La domanda, però, riguarda sempre la stessa: quanto è preciso questo tipo di rilevazione quando si parla di allenamento reale? A fornire un’indicazione in tal senso è stato un test condotto da CNET Labs, focalizzato sulla performance del sensore rispetto ad altri dispositivi indossabili.
Precisione del battito: AirPods Pro 3 davanti agli smartwatch
Nel confronto riportato, il sensore del battito cardiaco di AirPods Pro 3 risulta più preciso di ogni smartwatch, con un’unica eccezione: Apple Watch.
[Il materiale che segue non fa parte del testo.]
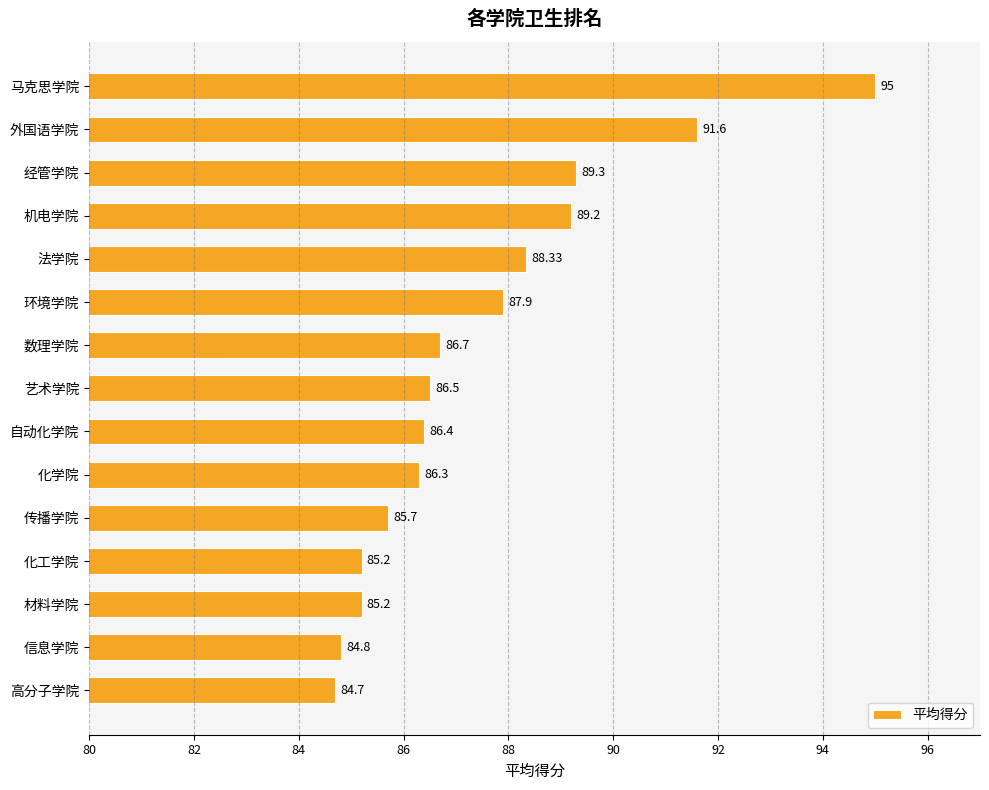

What is the difference between the maximum and second lowest values?

10.2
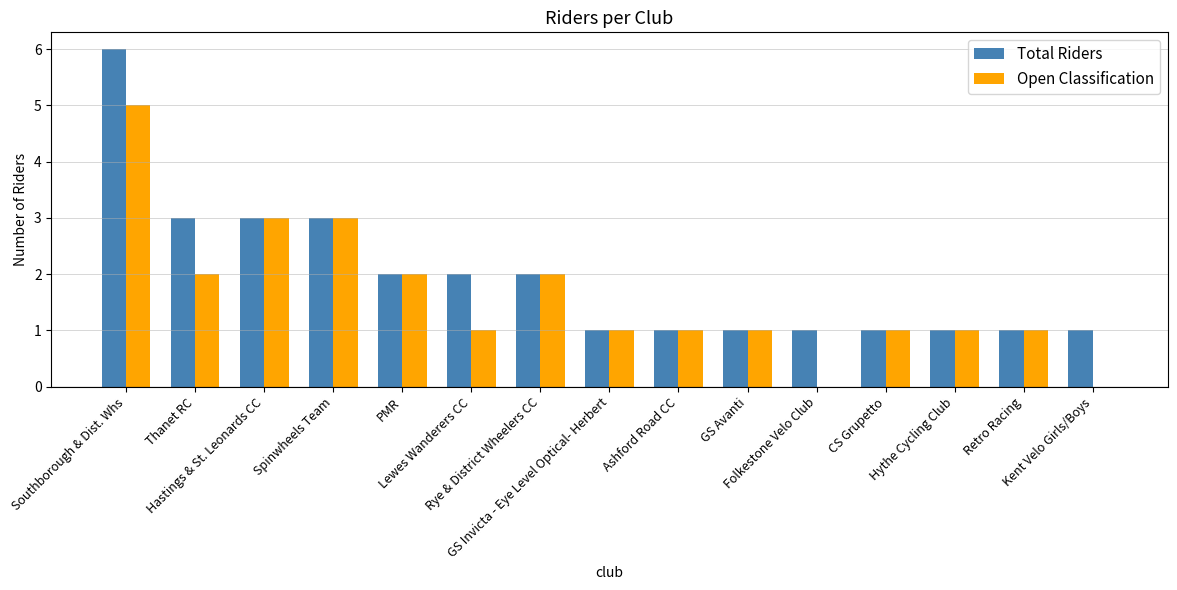

Reading right to left, transcribe all the data shown in this chart.

Total Riders: 1	1	1	1	1	1	1	1	2	2	2	3	3	3	6
Open Classification: 0	1	1	1	0	1	1	1	2	1	2	3	3	2	5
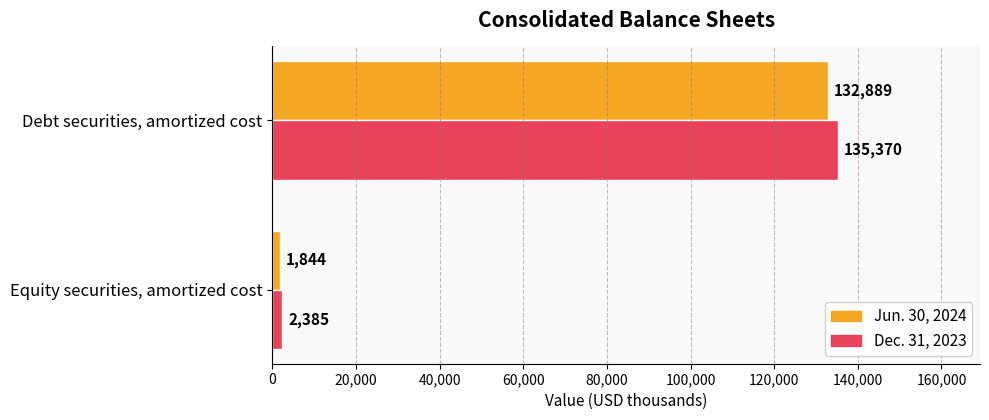

What is the sum of all Dec. 31, 2023 values?

137755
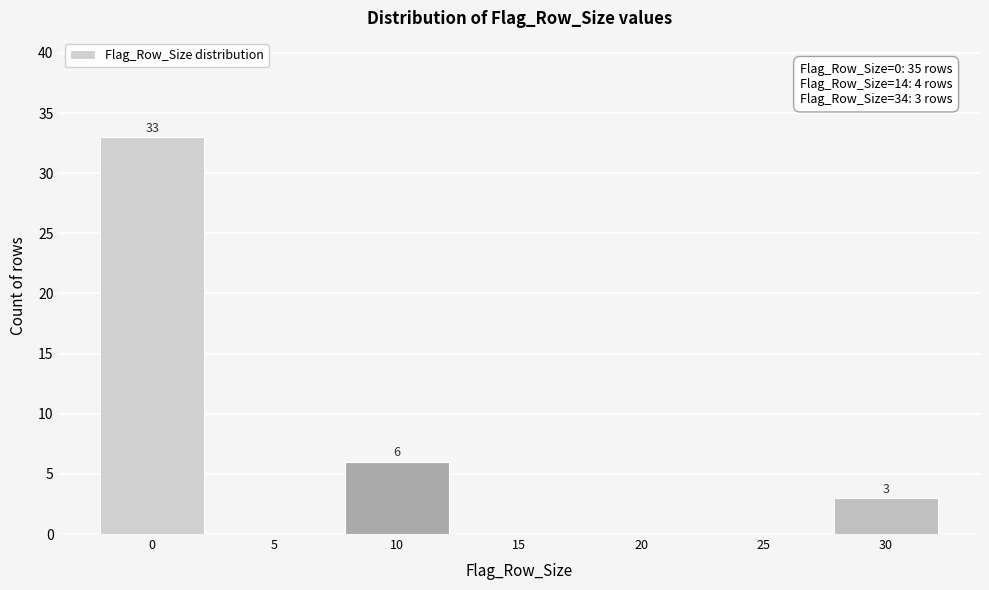

Reading left to right, extract all data points from this chart.

0=33	5=0	10=6	15=0	20=0	25=0	30=3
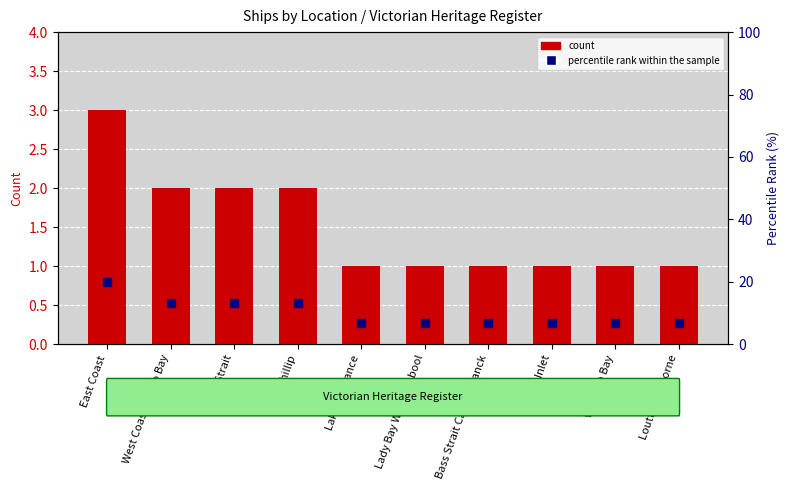

Rank the categories by percentile rank within the sample value from lowest to highest.

Lakes Entrance, Lady Bay Warrnambool, Bass Strait Cape Schanck, Corner Inlet, Waratah Bay, Louttit Bay Lorne, West Coast Apollo Bay, Bass Strait, Port Phillip, East Coast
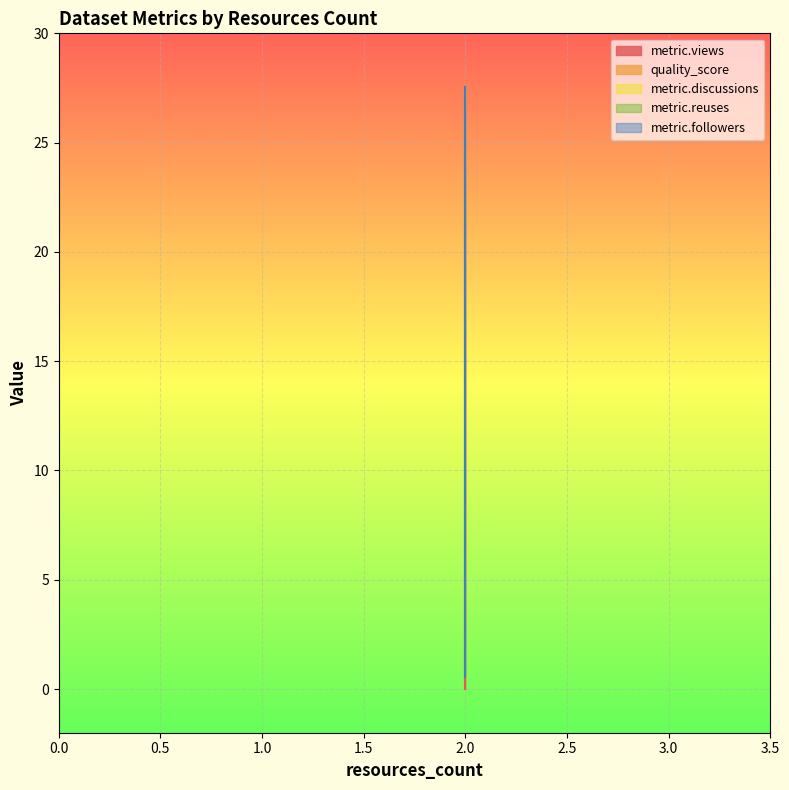

Which has a higher value, 2 or 2?

2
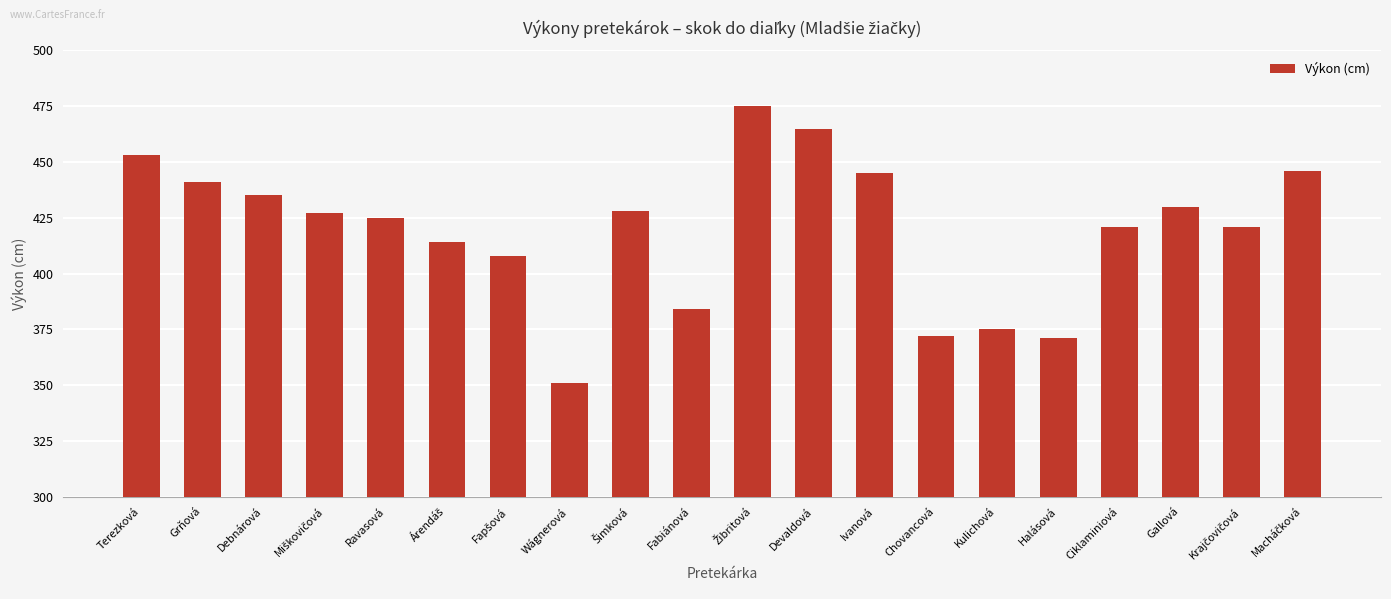

Is it true that the value at Devaldová is 710?

False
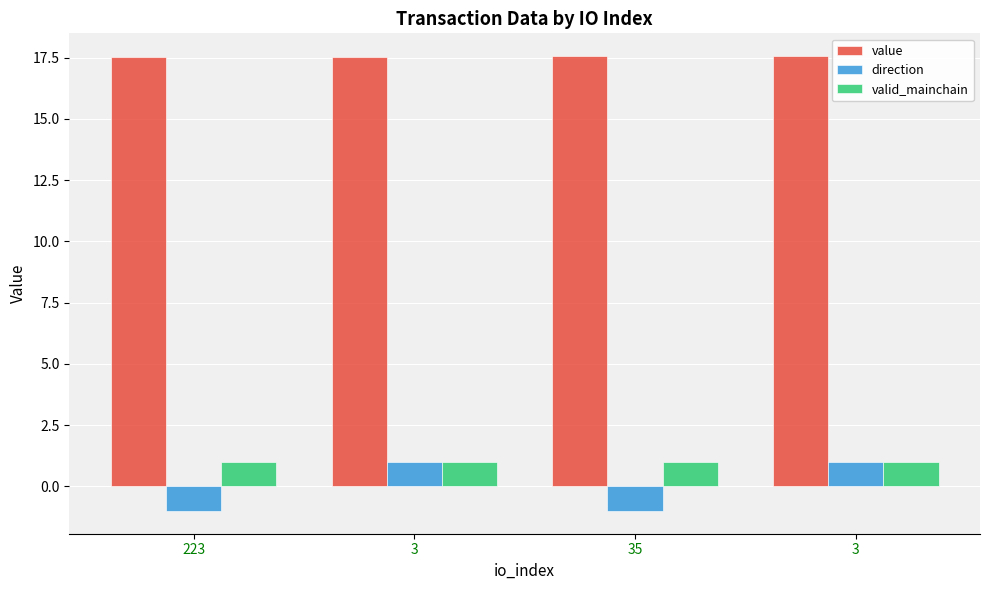

What is the average value of the valid_mainchain series?

1.0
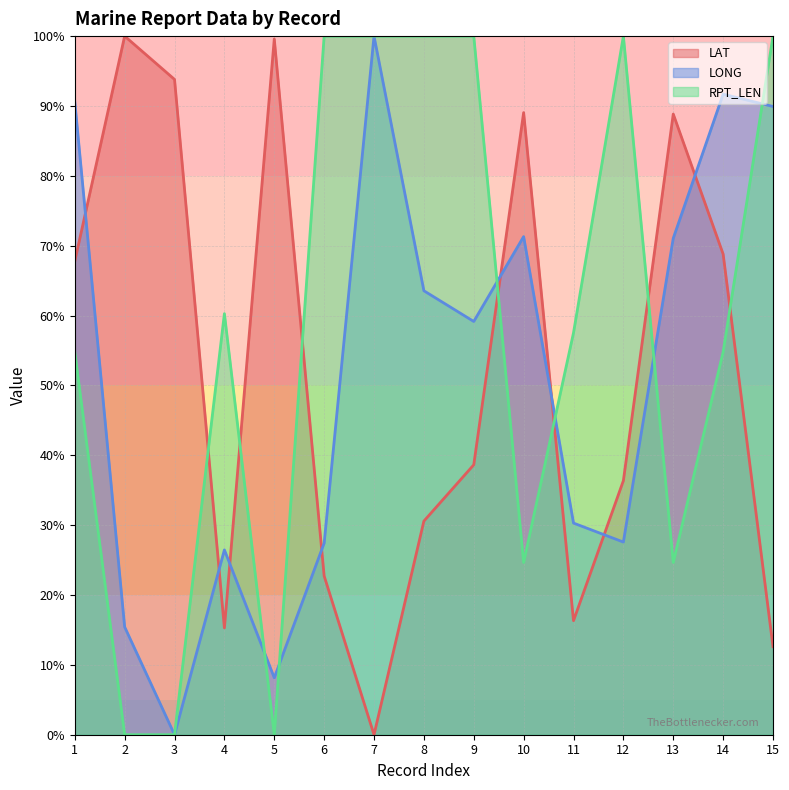

The RPT_LEN series shows 35.0 at 14. True or false?

False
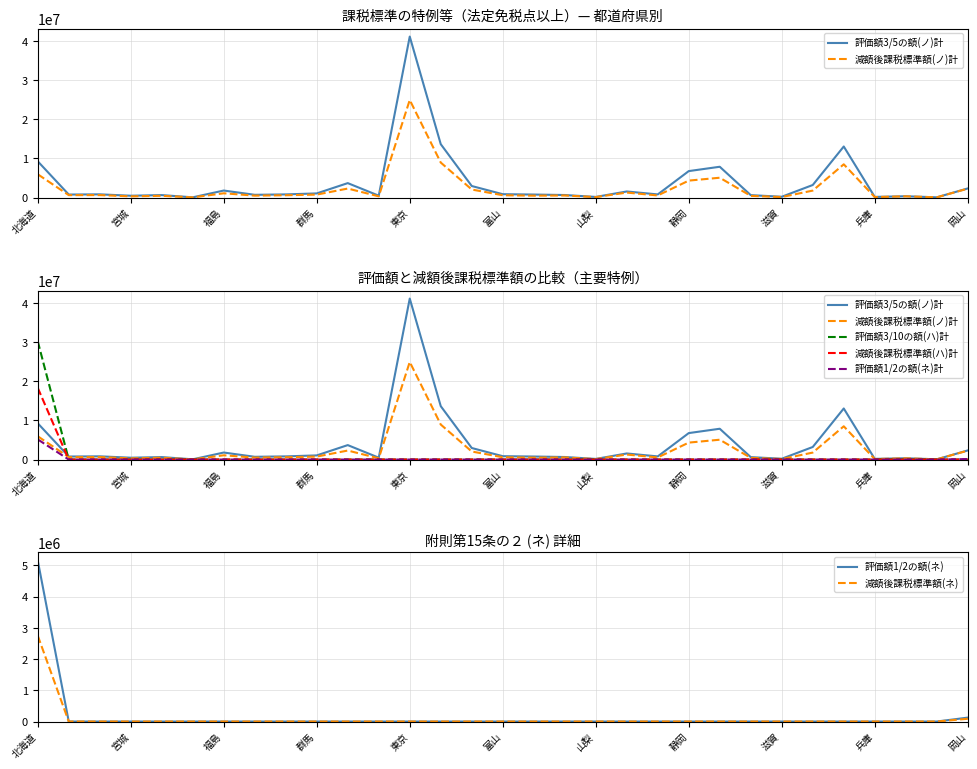

Is the value of 評価額3/10の額(ハ)計 at 長野 greater than the value of 減額後課税標準額(ハ)計 at 神奈川?

No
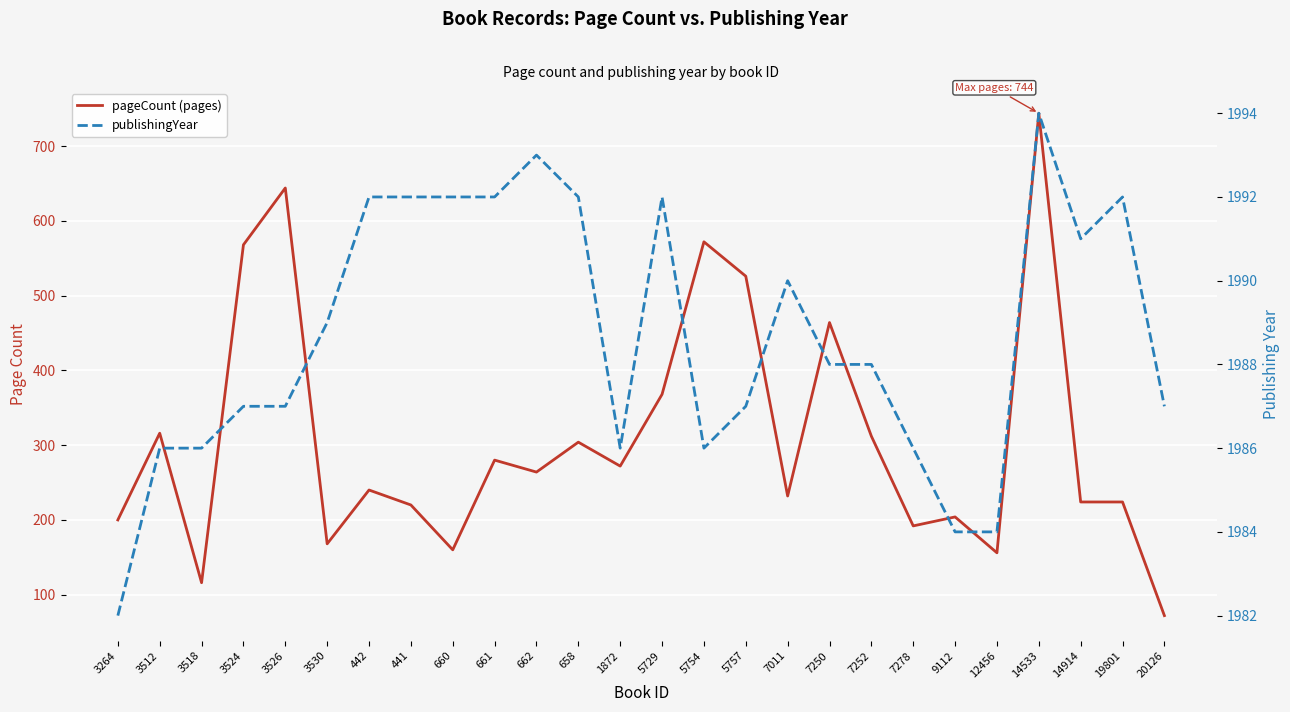

True or false: publishingYear and pageCount (pages) intersect in this chart.

False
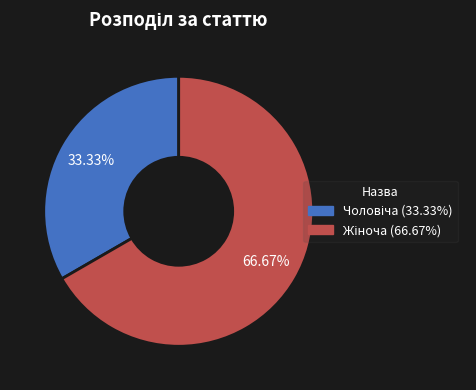

Is there a majority slice in this chart?

Yes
In altre parole, tra i dispositivi presi in esame, gli auricolari si posizionano al vertice per accuratezza della rilevazione della frequenza cardiaca, pur restando dietro al riferimento rappresentato da Apple Watch.
Monitoraggio durante l’allenamento, direttamente dagli auricolari
Oltre alla precisione, il valore della funzione sta anche nell’esperienza d’uso: grazie al sensore integrato, AirPods Pro 3 consentono di gestire il tracciamento del battito direttamente dagli auricolari, includendo oltre 50 tipi di allenamento. Questo approccio mira a ridurre la necessità di indossare più dispositivi contemporaneamente, mantenendo comunque un monitoraggio dedicato.
Con AirPods Pro 3, quindi, la misurazione della frequenza cardiaca diventa una caratteristica centrale del prodotto, non solo un accessorio: la combinazione tra tracciamento esteso e risultati di precisione elevata rafforza la proposta degli auricolari per chi cerca dati affidabili durante l’attività fisica.